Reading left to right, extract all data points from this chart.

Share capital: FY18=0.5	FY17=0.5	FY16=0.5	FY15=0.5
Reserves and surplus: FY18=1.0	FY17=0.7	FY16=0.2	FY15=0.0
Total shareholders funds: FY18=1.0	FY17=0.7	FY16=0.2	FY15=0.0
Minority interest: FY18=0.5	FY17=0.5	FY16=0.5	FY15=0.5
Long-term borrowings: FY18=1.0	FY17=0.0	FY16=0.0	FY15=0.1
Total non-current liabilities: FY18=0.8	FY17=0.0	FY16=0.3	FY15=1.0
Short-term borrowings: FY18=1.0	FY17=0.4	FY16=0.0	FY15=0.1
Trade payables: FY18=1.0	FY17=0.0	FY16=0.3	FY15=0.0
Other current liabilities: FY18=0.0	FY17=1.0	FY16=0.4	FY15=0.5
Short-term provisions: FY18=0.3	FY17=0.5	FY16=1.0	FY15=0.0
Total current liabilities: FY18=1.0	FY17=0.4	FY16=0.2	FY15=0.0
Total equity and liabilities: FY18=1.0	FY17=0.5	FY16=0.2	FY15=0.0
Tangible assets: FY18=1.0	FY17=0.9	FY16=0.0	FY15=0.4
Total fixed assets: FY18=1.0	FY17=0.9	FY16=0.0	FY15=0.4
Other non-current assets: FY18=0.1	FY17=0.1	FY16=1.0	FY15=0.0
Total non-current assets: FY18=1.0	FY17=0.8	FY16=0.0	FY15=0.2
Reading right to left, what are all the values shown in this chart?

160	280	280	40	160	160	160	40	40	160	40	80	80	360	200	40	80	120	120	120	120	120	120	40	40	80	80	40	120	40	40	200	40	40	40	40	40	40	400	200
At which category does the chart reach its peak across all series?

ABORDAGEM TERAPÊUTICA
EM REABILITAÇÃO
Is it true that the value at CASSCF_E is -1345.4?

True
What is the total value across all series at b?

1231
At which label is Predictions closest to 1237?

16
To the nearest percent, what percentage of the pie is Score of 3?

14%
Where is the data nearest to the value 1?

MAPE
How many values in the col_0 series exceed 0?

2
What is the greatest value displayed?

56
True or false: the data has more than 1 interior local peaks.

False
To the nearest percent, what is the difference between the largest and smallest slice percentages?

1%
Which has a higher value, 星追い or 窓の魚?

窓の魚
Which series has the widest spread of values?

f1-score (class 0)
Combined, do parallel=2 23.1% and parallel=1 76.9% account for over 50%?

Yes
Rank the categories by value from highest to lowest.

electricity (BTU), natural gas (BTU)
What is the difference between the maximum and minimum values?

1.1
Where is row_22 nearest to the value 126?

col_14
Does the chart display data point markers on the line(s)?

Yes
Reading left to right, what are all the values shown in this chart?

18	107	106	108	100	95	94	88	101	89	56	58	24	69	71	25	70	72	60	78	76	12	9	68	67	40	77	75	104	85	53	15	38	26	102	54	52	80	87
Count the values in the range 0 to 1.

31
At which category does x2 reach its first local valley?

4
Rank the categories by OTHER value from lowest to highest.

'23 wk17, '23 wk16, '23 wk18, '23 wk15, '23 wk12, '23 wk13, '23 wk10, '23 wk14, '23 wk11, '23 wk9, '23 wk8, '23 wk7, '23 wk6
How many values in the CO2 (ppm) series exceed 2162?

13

* **Exercise instructions**
Put every line of the listing above into a numbered list, leaving out the blank lines.

* **Answer to the exercise**
1. Reading left to right, extract all data points from this chart.
2. Share capital: FY18=0.5	FY17=0.5	FY16=0.5	FY15=0.5
3. Reserves and surplus: FY18=1.0	FY17=0.7	FY16=0.2	FY15=0.0
4. Total shareholders funds: FY18=1.0	FY17=0.7	FY16=0.2	FY15=0.0
5. Minority interest: FY18=0.5	FY17=0.5	FY16=0.5	FY15=0.5
6. Long-term borrowings: FY18=1.0	FY17=0.0	FY16=0.0	FY15=0.1
7. Total non-current liabilities: FY18=0.8	FY17=0.0	FY16=0.3	FY15=1.0
8. Short-term borrowings: FY18=1.0	FY17=0.4	FY16=0.0	FY15=0.1
9. Trade payables: FY18=1.0	FY17=0.0	FY16=0.3	FY15=0.0
10. Other current liabilities: FY18=0.0	FY17=1.0	FY16=0.4	FY15=0.5
11. Short-term provisions: FY18=0.3	FY17=0.5	FY16=1.0	FY15=0.0
12. Total current liabilities: FY18=1.0	FY17=0.4	FY16=0.2	FY15=0.0
13. Total equity and liabilities: FY18=1.0	FY17=0.5	FY16=0.2	FY15=0.0
14. Tangible assets: FY18=1.0	FY17=0.9	FY16=0.0	FY15=0.4
15. Total fixed assets: FY18=1.0	FY17=0.9	FY16=0.0	FY15=0.4
16. Other non-current assets: FY18=0.1	FY17=0.1	FY16=1.0	FY15=0.0
17. Total non-current assets: FY18=1.0	FY17=0.8	FY16=0.0	FY15=0.2
18. Reading right to left, what are all the values shown in this chart?
19. 160	280	280	40	160	160	160	40	40	160	40	80	80	360	200	40	80	120	120	120	120	120	120	40	40	80	80	40	120	40	40	200	40	40	40	40	40	40	400	200
20. At which category does the chart reach its peak across all series?
21. ABORDAGEM TERAPÊUTICA
22. EM REABILITAÇÃO
23. Is it true that the value at CASSCF_E is -1345.4?
24. True
25. What is the total value across all series at b?
26. 1231
27. At which label is Predictions closest to 1237?
28. 16
29. To the nearest percent, what percentage of the pie is Score of 3?
30. 14%
31. Where is the data nearest to the value 1?
32. MAPE
33. How many values in the col_0 series exceed 0?
34. 2
35. What is the greatest value displayed?
36. 56
37. True or false: the data has more than 1 interior local peaks.
38. False
39. To the nearest percent, what is the difference between the largest and smallest slice percentages?
40. 1%
41. Which has a higher value, 星追い or 窓の魚?
42. 窓の魚
43. Which series has the widest spread of values?
44. f1-score (class 0)
45. Combined, do parallel=2 23.1% and parallel=1 76.9% account for over 50%?
46. Yes
47. Rank the categories by value from highest to lowest.
48. electricity (BTU), natural gas (BTU)
49. What is the difference between the maximum and minimum values?
50. 1.1
51. Where is row_22 nearest to the value 126?
52. col_14
53. Does the chart display data point markers on the line(s)?
54. Yes
55. Reading left to right, what are all the values shown in this chart?
56. 18	107	106	108	100	95	94	88	101	89	56	58	24	69	71	25	70	72	60	78	76	12	9	68	67	40	77	75	104	85	53	15	38	26	102	54	52	80	87
57. Count the values in the range 0 to 1.
58. 31
59. At which category does x2 reach its first local valley?
60. 4
61. Rank the categories by OTHER value from lowest to highest.
62. '23 wk17, '23 wk16, '23 wk18, '23 wk15, '23 wk12, '23 wk13, '23 wk10, '23 wk14, '23 wk11, '23 wk9, '23 wk8, '23 wk7, '23 wk6
63. How many values in the CO2 (ppm) series exceed 2162?
64. 13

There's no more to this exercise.